And I’m being serious. I feel like there might be an argument there, I just don’t understand it. Can someone please “steelman” that argument for me?
And I’m being serious. I feel like there might be an argument there, I just don’t understand it. Can someone please “steelman” that argument for me?
The moral argument that one should not vote for someone who has been and continues to provide massive material support to a genocide is as clear as day.
But considering the alternative to Harris, it doesn’t seem as clear as day to me.
The moral argument against voting for Harris doesn’t imply that one has to vote for Trump instead.
That’s the fallacy of Denying the Correlative. In the FPTP system, there were two choices and only two.
To an individual voter in a large electorate the idea that a Harris loss would ensure a Trump victory isn’t relevant except as an excuse to vote immorally for Harris, the genocide candidate. The only moral choices were to abstain or vote for an explicitly anti-genocide candidate.

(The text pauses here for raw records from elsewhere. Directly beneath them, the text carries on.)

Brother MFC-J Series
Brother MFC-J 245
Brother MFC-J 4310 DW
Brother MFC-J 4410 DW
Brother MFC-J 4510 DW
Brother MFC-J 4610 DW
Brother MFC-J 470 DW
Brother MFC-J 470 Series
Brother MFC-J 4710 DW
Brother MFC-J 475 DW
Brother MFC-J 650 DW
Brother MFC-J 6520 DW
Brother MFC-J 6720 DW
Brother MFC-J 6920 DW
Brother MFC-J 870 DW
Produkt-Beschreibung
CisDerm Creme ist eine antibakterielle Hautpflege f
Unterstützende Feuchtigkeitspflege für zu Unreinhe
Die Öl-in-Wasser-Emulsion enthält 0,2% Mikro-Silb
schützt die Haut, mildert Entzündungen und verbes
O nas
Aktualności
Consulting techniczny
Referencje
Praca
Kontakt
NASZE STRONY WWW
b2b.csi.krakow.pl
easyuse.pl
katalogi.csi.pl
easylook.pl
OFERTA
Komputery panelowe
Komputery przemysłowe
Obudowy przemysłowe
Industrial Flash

Oh. That’s alright then. The people who have already lost loved ones and the impending victims of fascism, like the Palestinian and Ukrainian peoples who are now destined to be wiped from the globe, will understand that you refused to do anything meaningful to prevent it because you value your own sense of moral purity more than other human beings. /s
No. Choosing to enable the greatest possible harm was not a moral choice.
That’s you. Great work.
“I voted for the genocide lady in the hopes of rewarding her and her party with four more years in the White House and blocking anyone who hasn’t had a material role in the Palestinian genocide .” That’s what you sound like. You cannot morally justify voting for Harris unless you can justify her ongoing role in the genocide. No one else running for president came close to playing such a role and, of course, there’s nothing immoral about abstaining.
Anyway, I’m just answering the OP. One does not have to vote on the basis of morality. People make immoral decisions all the time. It’s just easily understandable why many people wouldn’t cross that line.

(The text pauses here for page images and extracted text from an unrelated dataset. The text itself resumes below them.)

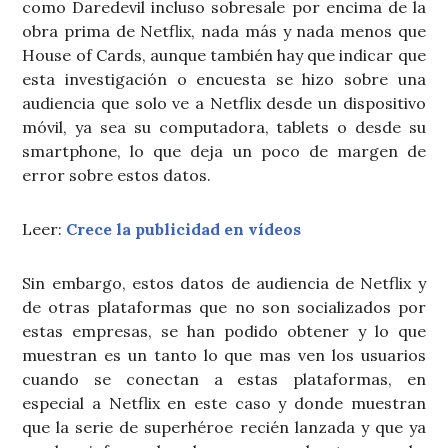
como Daredevil incluso sobresale por encima de la
obra prima de Netflix, nada más y nada menos que
House of Cards, aunque también hay que indicar que
esta investigación o encuesta se hizo sobre una
audiencia que solo ve a Netflix desde un dispositivo
móvil, ya sea su computadora, tablets o desde su
smartphone, lo que deja un poco de margen de
error sobre estos datos.
Leer:
Crece la publicidad en vídeos
Sin embargo, estos datos de audiencia de Netflix y
de otras plataformas que no son socializados por
estas empresas, se han podido obtener y lo que
muestran es un tanto lo que mas ven los usuarios
cuando se conectan a estas plataformas, en
especial a Netflix en este caso y donde muestran
que la serie de superhéroe recién lanzada y que ya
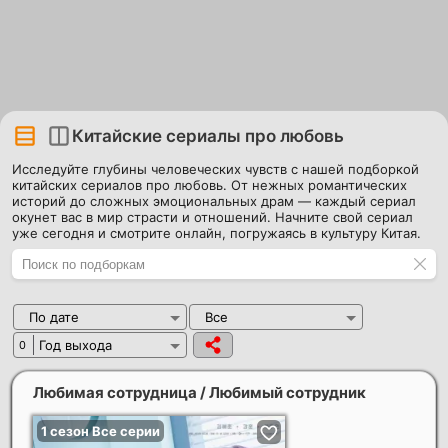
Китайские сериалы про любовь
Исследуйте глубины человеческих чувств с нашей подборкой
китайских сериалов про любовь. От нежных романтических
историй до сложных эмоциональных драм — каждый сериал
окунет вас в мир страсти и отношений. Начните свой сериал
уже сегодня и смотрите онлайн, погружаясь в культуру Китая.
По дате
Все
Год выхода
0
Любимая сотрудница / Любимый сотрудник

Your reasoning is utterly bunk and, again, Denying the Correlative. The choices were D or R. Status quo and attempts to softly change 70 years of foreign policy was the Dems. Full-blown genocide of the Palestinian and Ukrainian peoples, ending democracy, LGBTQ+ rights, women’s rights, minority rights, labor rights, and any action to combat climate change was the Reps. There were no other choices possible in the FPTP system. None.

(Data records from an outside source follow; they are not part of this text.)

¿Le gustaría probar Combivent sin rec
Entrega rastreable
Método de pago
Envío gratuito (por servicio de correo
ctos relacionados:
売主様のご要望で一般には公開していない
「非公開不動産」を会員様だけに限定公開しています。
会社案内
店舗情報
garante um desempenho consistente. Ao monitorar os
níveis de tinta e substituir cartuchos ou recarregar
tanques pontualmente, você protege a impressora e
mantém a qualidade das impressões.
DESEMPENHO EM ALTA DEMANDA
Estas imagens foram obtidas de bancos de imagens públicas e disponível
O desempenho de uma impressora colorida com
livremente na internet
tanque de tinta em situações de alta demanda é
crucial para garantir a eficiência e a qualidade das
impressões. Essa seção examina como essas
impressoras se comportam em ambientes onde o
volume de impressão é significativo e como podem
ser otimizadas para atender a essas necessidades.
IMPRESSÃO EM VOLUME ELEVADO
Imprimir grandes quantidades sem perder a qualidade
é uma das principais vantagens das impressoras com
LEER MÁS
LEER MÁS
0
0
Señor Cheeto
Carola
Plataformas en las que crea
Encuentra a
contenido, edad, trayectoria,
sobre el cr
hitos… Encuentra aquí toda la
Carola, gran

We’ve seen that non-voters allowed rightward shifts in the Overton Window for half a century, rejecting every bit of statistical data that showed this to be the case. That’s done now. Selfish desire to feel morally pure has permanently altered humanity’s course for the worse, accelerating atrocities and climate collapse.
The choice was “try to reform the status quo” OR “drastically increase global human suffering and oppression of marginalized groups”. The “genocide or not” was nothing but propaganda to help the far-right win so that they can play out their doomsday cult’s fantasies.
I’m not saying that in the US system, at the presidential level, the loss of one of the two main parties doesn’t ensure the victory of the other. I’m saying that that doesn’t matter to a regular individual who is eligible to vote. That person only gets one ballot and their choices are what is printed on the ballot as well as leaving some or all of it blank.
This one or the other correlative is actually the purview of the campaigns. They have the power to sway enough votes to matter by adjusting their messaging, strategy, and, for the incumbents, actual policy. Instead of looking at what they were up against and eschewing the status quo, the Democrats decided to make the following threat to voters: give us permission to keep exterminating Palestinians or the other guy might take away your various rights here at home. The continued massacre of Palestinians wasn’t their only demand, but I’m just trying to stay on-topic. It’s darkly humorous that the voters who made the choice to acquiesce to that threat ended up morally compromising on genocide for a candidate that apparently was going to lose anyway.
The thing about moral principles is that they are inflexible. Think about it like the draft during Vietnam. Some people refused to go fight because of moral principle. A common argument against them was “if you don’t go, someone else will go in your place”. Soldiers still go, and the immoral war continues whether you participate or not. I would not go to fight in an immoral war, and I will not politically support a genocide. I know it will happen anyway, but you cannot make me participate. I refuse.